1. Influence: The Psychology of Persuasion” by Robert B. Cialdini
Robert Cialdini’s classic book explores the six key principles of influence: reciprocity, commitment and consistency, social proof, liking, authority, and scarcity. While not solely focused on social engineering, it provides valuable insights into the psychology of persuasion that are highly relevant to understanding and defending against social engineering tactics.
2. “The Art of Deception: Controlling the Human Element of Security” by Kevin D. Mitnick
A former hacker turned cybersecurity consultant, delves into the art of deception and social engineering. He shares real-life examples of social engineering attacks and provides practical advice on how to protect yourself and your organization from such threats.
3. “Ghost in the Wires: My Adventures as the World’s Most Wanted Hacker” by Kevin D. Mitnick In this autobiography, Kevin Mitnick recounts his personal experiences as a hacker and social engineer. He provides a fascinating insider’s perspective on the tactics used by hackers to manipulate people and systems, shedding light on the world of cybercrime and social engineering.
4. “Social Engineering: The Art of Human Hacking” by Christopher Hadnagy Summary: A comprehensive guide to social engineering techniques and strategies. It covers various aspects of human hacking, including information gathering, building rapport, and exploiting psychological vulnerabilities. It’s an excellent resource for those looking to understand and defend against social engineering attacks.
5. “No Tech Hacking: A Guide to Social Engineering, Dumpster Diving, and Shoulder Surfing” by Johnny Long, Jack Wiles, and Scott Pinzon
Explores low-tech and non-digital methods of social engineering, including dumpster diving, physical intrusion, and eavesdropping. It provides insights into how attackers can exploit physical vulnerabilities and offers countermeasures to protect against such tactics.

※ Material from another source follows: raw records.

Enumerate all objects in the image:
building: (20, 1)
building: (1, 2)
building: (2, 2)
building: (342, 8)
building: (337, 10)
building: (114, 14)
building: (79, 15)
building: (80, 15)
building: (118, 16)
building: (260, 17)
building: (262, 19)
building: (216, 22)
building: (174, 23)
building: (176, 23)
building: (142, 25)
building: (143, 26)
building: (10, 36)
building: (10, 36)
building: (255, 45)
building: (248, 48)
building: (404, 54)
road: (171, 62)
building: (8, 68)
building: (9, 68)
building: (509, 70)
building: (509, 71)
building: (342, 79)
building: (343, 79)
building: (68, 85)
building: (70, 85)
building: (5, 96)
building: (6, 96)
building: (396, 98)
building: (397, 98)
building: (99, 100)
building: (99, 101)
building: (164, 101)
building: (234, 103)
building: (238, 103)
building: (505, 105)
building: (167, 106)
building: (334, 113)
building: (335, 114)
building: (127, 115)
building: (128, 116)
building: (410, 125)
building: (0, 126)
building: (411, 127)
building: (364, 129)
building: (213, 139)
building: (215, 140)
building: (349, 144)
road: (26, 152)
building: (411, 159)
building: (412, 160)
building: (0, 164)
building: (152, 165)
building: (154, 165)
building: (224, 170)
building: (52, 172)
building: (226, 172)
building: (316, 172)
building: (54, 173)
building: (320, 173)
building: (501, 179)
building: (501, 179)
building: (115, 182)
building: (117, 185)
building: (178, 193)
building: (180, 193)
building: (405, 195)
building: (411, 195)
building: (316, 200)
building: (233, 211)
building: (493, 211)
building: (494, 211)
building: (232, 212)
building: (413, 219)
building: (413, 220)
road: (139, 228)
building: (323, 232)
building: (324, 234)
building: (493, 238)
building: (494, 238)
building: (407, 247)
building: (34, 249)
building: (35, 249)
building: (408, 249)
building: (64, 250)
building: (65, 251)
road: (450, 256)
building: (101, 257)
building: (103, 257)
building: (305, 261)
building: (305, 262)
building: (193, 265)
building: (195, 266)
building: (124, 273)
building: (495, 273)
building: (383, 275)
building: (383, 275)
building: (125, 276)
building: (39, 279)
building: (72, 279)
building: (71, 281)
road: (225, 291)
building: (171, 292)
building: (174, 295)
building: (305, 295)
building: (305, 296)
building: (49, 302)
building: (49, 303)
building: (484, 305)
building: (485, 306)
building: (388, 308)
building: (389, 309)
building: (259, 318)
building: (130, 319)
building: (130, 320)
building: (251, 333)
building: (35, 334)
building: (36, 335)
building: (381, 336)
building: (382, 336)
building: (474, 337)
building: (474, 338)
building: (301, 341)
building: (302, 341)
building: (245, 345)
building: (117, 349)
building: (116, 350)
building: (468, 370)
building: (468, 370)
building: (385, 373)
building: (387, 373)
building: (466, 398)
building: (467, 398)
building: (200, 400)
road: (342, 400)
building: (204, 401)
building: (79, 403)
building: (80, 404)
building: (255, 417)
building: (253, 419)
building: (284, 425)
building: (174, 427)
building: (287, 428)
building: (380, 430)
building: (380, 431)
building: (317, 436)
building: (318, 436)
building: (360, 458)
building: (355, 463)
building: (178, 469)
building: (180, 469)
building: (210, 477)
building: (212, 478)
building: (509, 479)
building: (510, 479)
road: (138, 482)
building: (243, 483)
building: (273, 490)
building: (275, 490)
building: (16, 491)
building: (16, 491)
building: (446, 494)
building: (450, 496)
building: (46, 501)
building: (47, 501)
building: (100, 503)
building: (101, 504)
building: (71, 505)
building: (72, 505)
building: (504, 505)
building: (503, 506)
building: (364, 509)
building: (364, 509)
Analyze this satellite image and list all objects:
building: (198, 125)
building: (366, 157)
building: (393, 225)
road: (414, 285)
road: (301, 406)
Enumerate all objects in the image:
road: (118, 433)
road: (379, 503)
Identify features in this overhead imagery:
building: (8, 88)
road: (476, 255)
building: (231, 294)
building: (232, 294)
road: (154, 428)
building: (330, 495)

6. “Phishing Dark Waters: The Offensive and Defensive Sides of Malicious Emails” by Christopher Hadnagy and Michele Fincher
Focusing specifically on email-based social engineering attacks, this book examines phishing techniques in detail. It provides insights into the tactics used by attackers to trick individuals into revealing sensitive information and offers guidance on how to defend against phishing threats.
7. “The Confidence Game: Why We Fall for It . . . Every Time” by Maria Konnikova
While not exclusively about social engineering, this book delves into the psychology of deception and the reasons why people often fall victim to scams and cons. It provides valuable insights into the vulnerabilities of human cognition and behavior that social engineers exploit.
Cyberattacks increasingly depend on human interaction for successful execution. Threat actors use psychology to exploit vulnerabilities and compromise systems. With sufficient awareness, training, policies, and procedures organizations can protect themselves against these insidious attacks by keeping aware of emerging vulnerabilities through training sessions, policies, and procedures as well as their regular assessment by skilled personnel.